- ACTIVITIES:
A - Rewrite the play review's passage starting with "Saturday, June 14, 2008" and going on through "what faith is.", with "flimflam" changed to "humbug".
B - Answer these questions from the play review:
(i) On what date was it posted?
(ii) Who wrote the play?
(iii) What object is desecrated in the play's story?

- DOCUMENT SECTION:

-- Opening Marker --

Saturday, June 14, 2008

The Honest-to-God True Story of the Atheist

Don't let the flimflam, vaudeville, exaggeration, or absurd plot shifts of The Honest-to-God True Story of the Atheist fool you. Dan Trujillo's an incredibly sharp playwright, conflating the cures of the Church with those of a Viagra huckster ("It'll put the stone/in your bone) in an opening so grossly comic that it makes the underlying conceit all the more subtle. Everyone--even the most ardent Atheist--believes in something, it's just a question of what, and by playing up the nature of plays (i.e., nothing is real and yet belief sustains the illusion), Trujillo succeeds in making an entertaining narrative about the desecration of a baby Jesus statue not into a question of faith, but of what faith is.

-- Closing Marker --

(Saved entries)

-- Opening Marker --

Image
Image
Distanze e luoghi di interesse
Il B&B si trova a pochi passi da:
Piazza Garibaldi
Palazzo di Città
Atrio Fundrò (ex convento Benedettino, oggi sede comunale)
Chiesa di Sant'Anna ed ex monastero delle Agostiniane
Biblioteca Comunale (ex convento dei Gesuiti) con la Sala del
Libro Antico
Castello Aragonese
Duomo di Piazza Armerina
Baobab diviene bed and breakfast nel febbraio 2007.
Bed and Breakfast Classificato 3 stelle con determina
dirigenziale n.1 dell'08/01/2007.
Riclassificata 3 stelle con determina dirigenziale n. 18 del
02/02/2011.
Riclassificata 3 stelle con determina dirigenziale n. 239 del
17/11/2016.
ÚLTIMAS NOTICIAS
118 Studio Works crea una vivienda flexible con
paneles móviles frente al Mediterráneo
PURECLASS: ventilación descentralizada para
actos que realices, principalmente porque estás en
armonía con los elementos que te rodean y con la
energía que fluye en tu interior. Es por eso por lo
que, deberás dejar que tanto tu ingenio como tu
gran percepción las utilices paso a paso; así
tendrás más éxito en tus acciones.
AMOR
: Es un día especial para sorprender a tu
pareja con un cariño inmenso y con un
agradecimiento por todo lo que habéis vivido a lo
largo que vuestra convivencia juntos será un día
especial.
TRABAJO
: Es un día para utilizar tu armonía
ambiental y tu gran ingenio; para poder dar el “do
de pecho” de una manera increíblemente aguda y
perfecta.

-- Closing Marker --
-- Opening Marker --

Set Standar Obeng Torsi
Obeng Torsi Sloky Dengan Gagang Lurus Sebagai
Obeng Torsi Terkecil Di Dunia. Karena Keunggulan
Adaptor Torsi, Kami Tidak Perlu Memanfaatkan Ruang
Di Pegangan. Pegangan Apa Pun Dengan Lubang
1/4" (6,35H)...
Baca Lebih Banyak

-- Closing Marker --

- ANSWERS BY TASK:
A -
Saturday, June 14, 2008

The Honest-to-God True Story of the Atheist

Don't let the humbug, vaudeville, exaggeration, or absurd plot shifts of The Honest-to-God True Story of the Atheist fool you. Dan Trujillo's an incredibly sharp playwright, conflating the cures of the Church with those of a Viagra huckster ("It'll put the stone/in your bone) in an opening so grossly comic that it makes the underlying conceit all the more subtle. Everyone--even the most ardent Atheist--believes in something, it's just a question of what, and by playing up the nature of plays (i.e., nothing is real and yet belief sustains the illusion), Trujillo succeeds in making an entertaining narrative about the desecration of a baby Jesus statue not into a question of faith, but of what faith is.

B -
(i) Saturday, June 14, 2008
(ii) Dan Trujillo
(iii) A baby Jesus statue